US economic activity has held up better than other major economies but inflation is proving sticky and the market has had to price a more hawkish Fed path.
That relative-yield shift has already helped the dollar break higher from its earlier trading range and is broadly consistent with our baseline assumption of dollar strength into the end of 2026.
Relative US yields have been doing the heavy lifting for the dollar

Source: LSEG Datastream, Schroders Economics Group, 6 July 2026.
The other side of the trade for other global currencies remains fragile, however.
While the eurozone economy has been more resilient to the Iran shock and the ECB has been quick to raise interest rates, the euro still looks too firm relative to fundamentals.
With eurozone inflation coming in below expectations, if markets started to price that ECB tightening was not likely, there would be room for euro/dollar to move towards 1.10 in the months ahead.
Sterling is also vulnerable as weak growth, political uncertainty and the pricing-out of UK hikes are consistent with the pound heading towards the mid-1.20s against the dollar.

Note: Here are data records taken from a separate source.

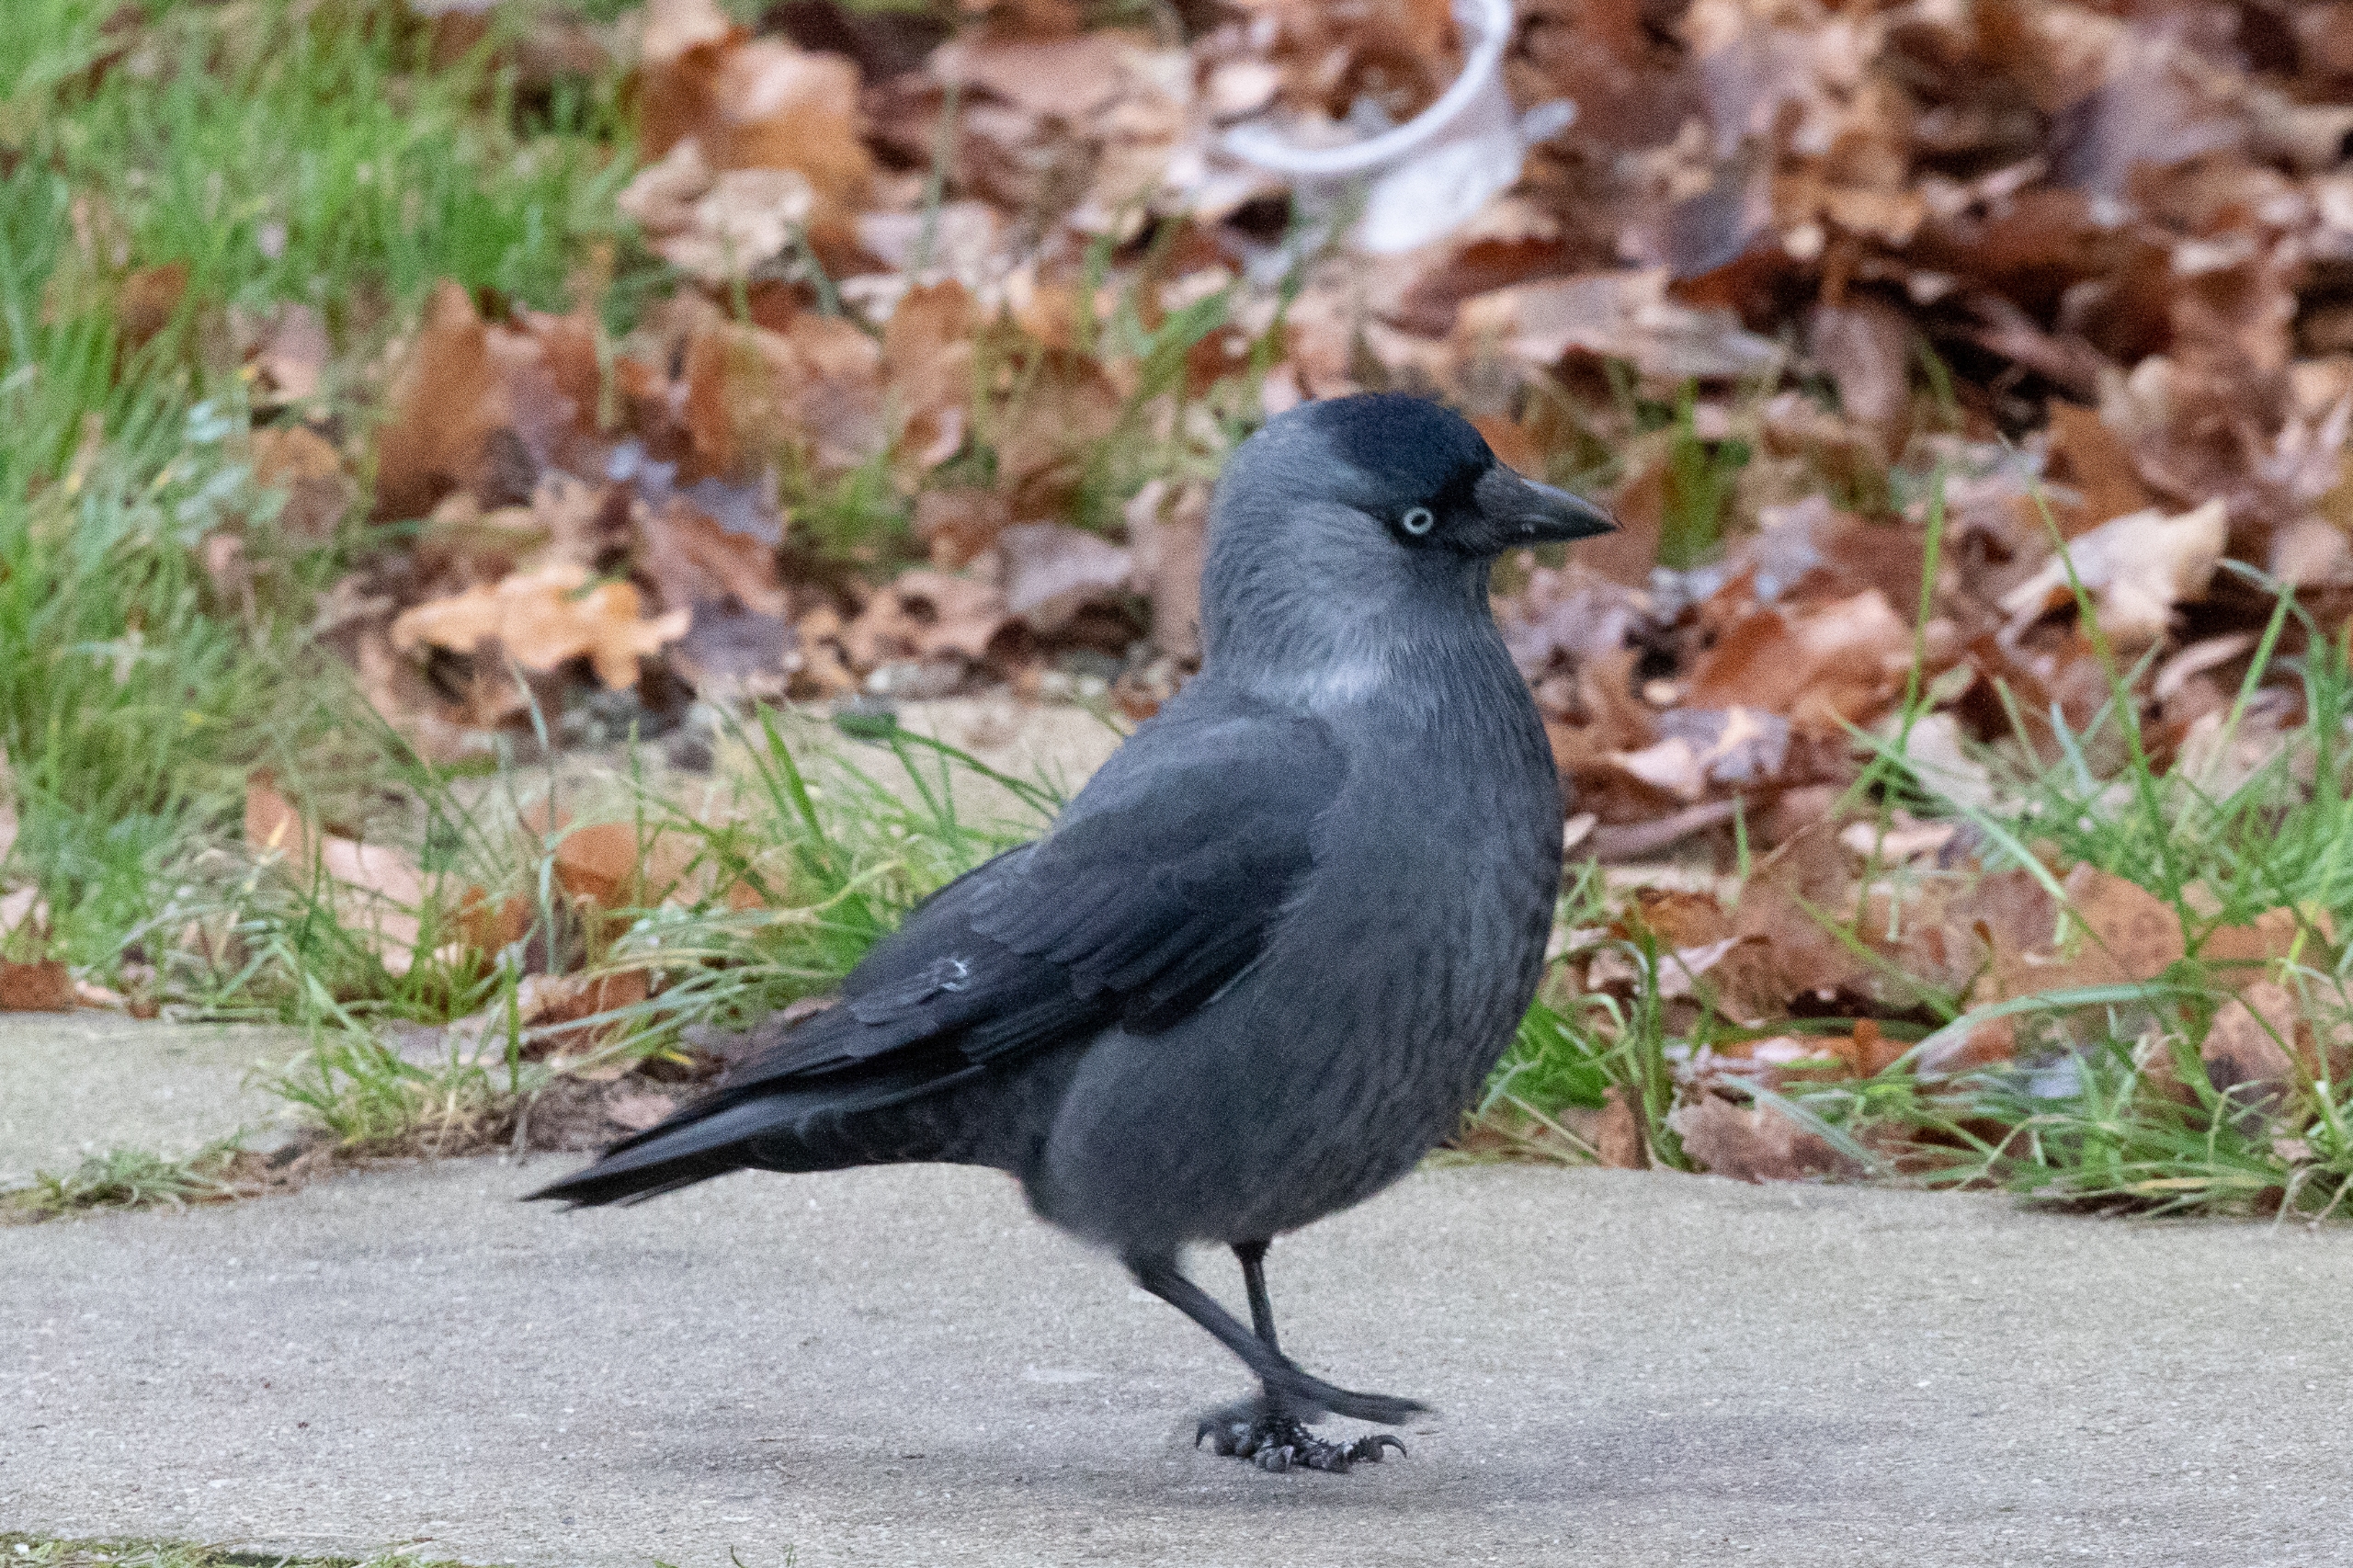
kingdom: Animalia
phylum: Chordata
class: Aves
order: Passeriformes
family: Corvidae
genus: Coloeus
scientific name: Coloeus monedula
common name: Allike
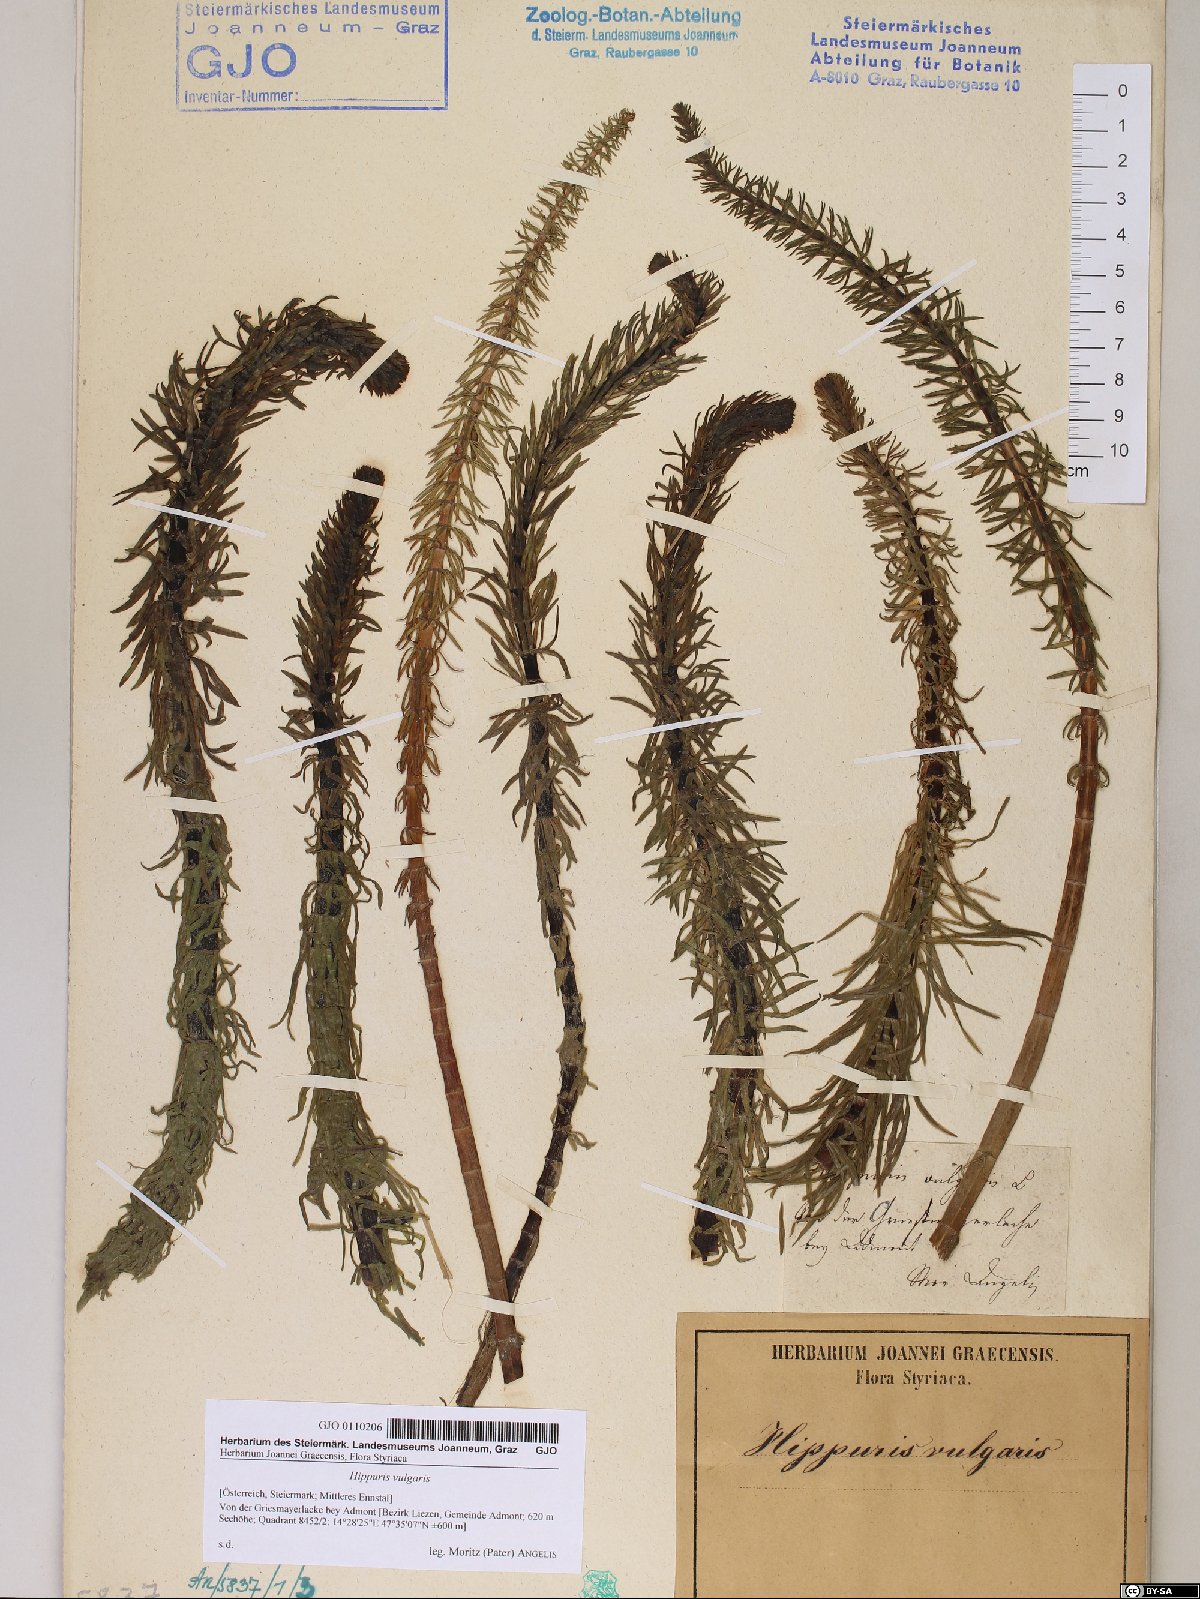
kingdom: Plantae
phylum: Tracheophyta
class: Magnoliopsida
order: Lamiales
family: Plantaginaceae
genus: Hippuris
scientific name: Hippuris vulgaris
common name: Mare's-tail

The yen continues to test Japanese authorities’ appetite for intervention, while the renminbi's recent appreciation may fade later in the year since widening rate differentials against the US will become harder to ignore if export growth continues to roll over.
Base case
All of this chimes with our May Q2 baseline forecast, where the dollar was assumed to rise through 2026 before giving back some ground in 2027.
Our end of 2026 assumptions published back was GBP/USD at 1.21, EUR/USD at 1.07, USD/RMB at 7.09 and USD/JPY at 167.8.
Our end of 2027 working assumption is for the dollar to give back some of those gains – to 1.27, 1.12, 7.03 and 162.5 respectively – as fading inflation pressures give a tough-talking Fed breathing space and a pivot to a more forward-looking policy agenda would bring rate cuts back onto the agenda in 2027.
For now, chair Kevin Warsh’s hawkish rhetoric implies a clear risk that US rates end up being raised, keeping the dollar firmer for longer.
Medium-term risks
But looking further ahead, the medium-term dollar story is more balanced.
The key support for the dollar is still the relative US yield advantage, but the funding of the US current account deficit has become more dependent on short-term equity and investment-fund inflows. That leaves the dollar more sensitive to shifts in risk appetite.
If US markets keep performing, those flows can continue to support the currency. But if equity sentiment turns, the same channel can amplify FX volatility.
A larger role for short-term equity and fund inflows leaves the dollar more sensitive to risk appetite.

Source: Macrobond, Schroders Economics Group, 24 June 2026.
More generally, if the party in US markets draws to a close there are good reasons to think the dollar will be left nursing a hangover.
A weaker dollar
A weaker dollar has far-reaching implications for all global investors. These range from immediate portfolio effects to longer-term impacts on asset performance as economies, industries and individual businesses adjust to a lower-value dollar.
After all, the consequence of the boom in the US is that is has accumulated large, twin current account and budget deficits and an overvalued real exchange rate.
The implications of a weaker US dollar are neither straightforward or uniform.
If the next trend depreciation of the dollar eventually kicks in, it may pose stagflationary risks for the US, but it could also deliver a deflationary impulse to the rest of the world through cheaper commodity imports and manufactured goods. It could also support common-currency returns to investors from other markets – notably in the emerging world.
However, the outlook is complex, with second-order effects and policy responses potentially creating both winners and losers.
But as we recently argued, one beneficiary could be the yen. It is one of the clearest cases where the medium-term view is starting to differ from the near-term trend.
Near term, fiscal concerns, capital outflows and dollar strength have kept USD/JPY under upward pressure.
But as Japanese real rates turn less negative and the Bank of Japan normalises policy, the incentive to fund carry trades in yen should fade. The medium-term case for a stronger yen is therefore building, though the adjustment is likely to be slow.
David Rees is head of global economics at Schroders. The views expressed above should not be taken as investment advice.